Il caso Cesca – sentenza ordinanza Italicus 1980 – I

Il 5 maggio ’76, il quotidiano “Lotta continua” informava con un articolo in seconda pagina, ed una sin­tesi in caratteri grassetto, che “una cellula fascista di poliziotti ha eseguito la strage dell’Italicus”. La notizia era relativa a dichiarazioni rese da tale Maria Concetta Corti in Fogli, moglie di tale Luciano Fogli, gestore del ristorante “il Calderone” di Firenze, frequentato dagli agenti di P.S. Cesca, Piscedda e Cap­padana, in servizio presso l’VIII btg. Mobile di P.S. accasermato a Poggio Imperiale, imputati (in stato di detenzione il Cesca ed il Piscedda) per reati di rapina, porto e detenzione d’armi da guerra ed altro.
Nel corso della istruttoria del procedimento relativo, condotto dal Procuratore della Repubblica di Firenze, la Corti avrebbe dichiarato di avere udito il Cesca commentare la notizia da lui appena letta sulla stappa, della strage dell’Italicus, con la frase: “Se avessi saputo che era per questo non avrei fornito la roba”, udita anche dal cameriere In servizio presso il ristorante, ta­le Marceddu.
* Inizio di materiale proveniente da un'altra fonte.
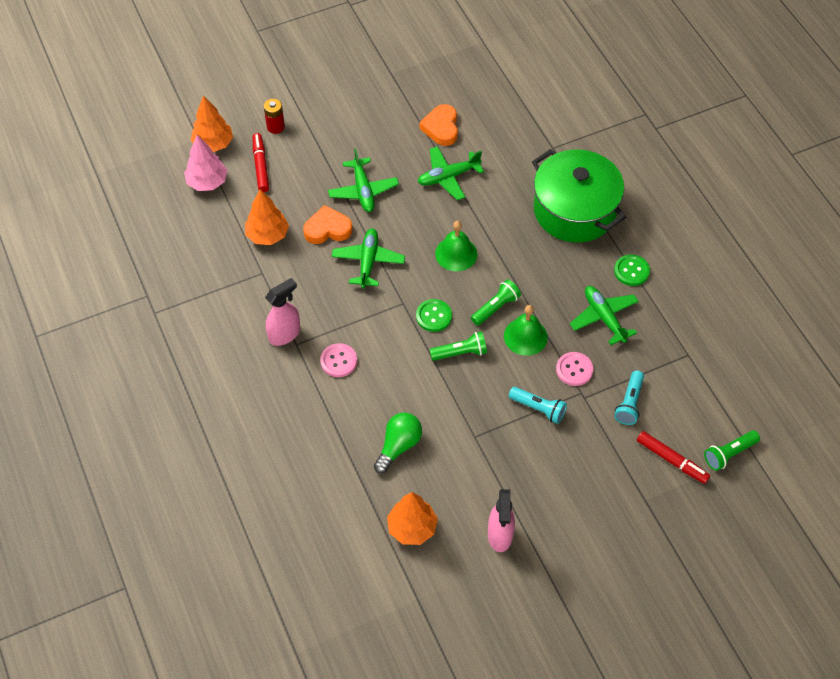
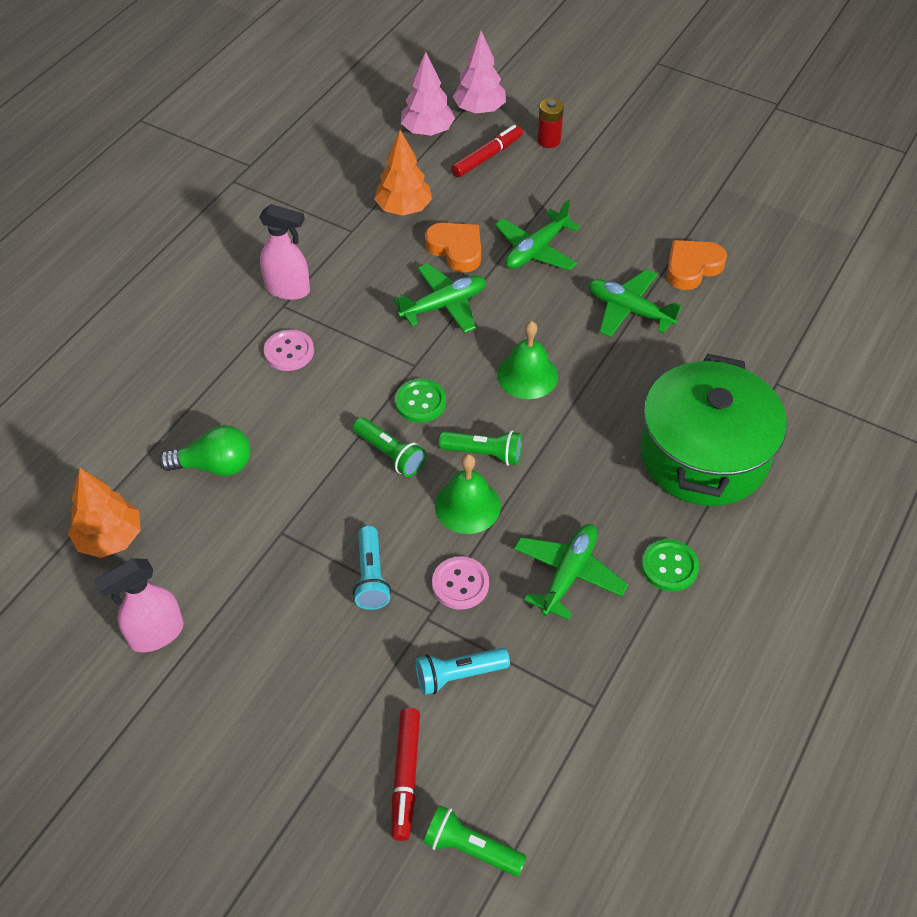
camera: 55 degrees right, 5 degrees down
(213, 144) = (479, 110): orange tree -> pink tree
Nell’articolo in questione venivano al­tresì illustrate circostanze relative ai rapporti tra il Cesca ed esponenti della destra extraparlamentare toscana) connessione tra la circostanza predetta e i due attentati di Vaiano (linea Firenze-Bologna) e del ponte Rovezzano (linea Roma-Firenze): e sulla scorta di tali elementi si formulavano ipotesi su presunte re­sponsabilità nelle attività eversive svolte in Toscana nel ‘74, imputabili ad ambienti e personalità dello pub­bliche istituzioni.
Per l’espletamento dei necessari e doverosi accertamenti aventi specificamente ad oggetto eventuali im­plicazioni, delle persone inquisite dalla magistratura fiorentina nella vicenda dell’attentato all’Italicus, il PM richiedeva in data 5 maggio ‘77 quest’ufficio, che acquisita tutta la documentazione relativa (di stampa, e processuale), procedeva alle conseguenti atti­vità istruttorie.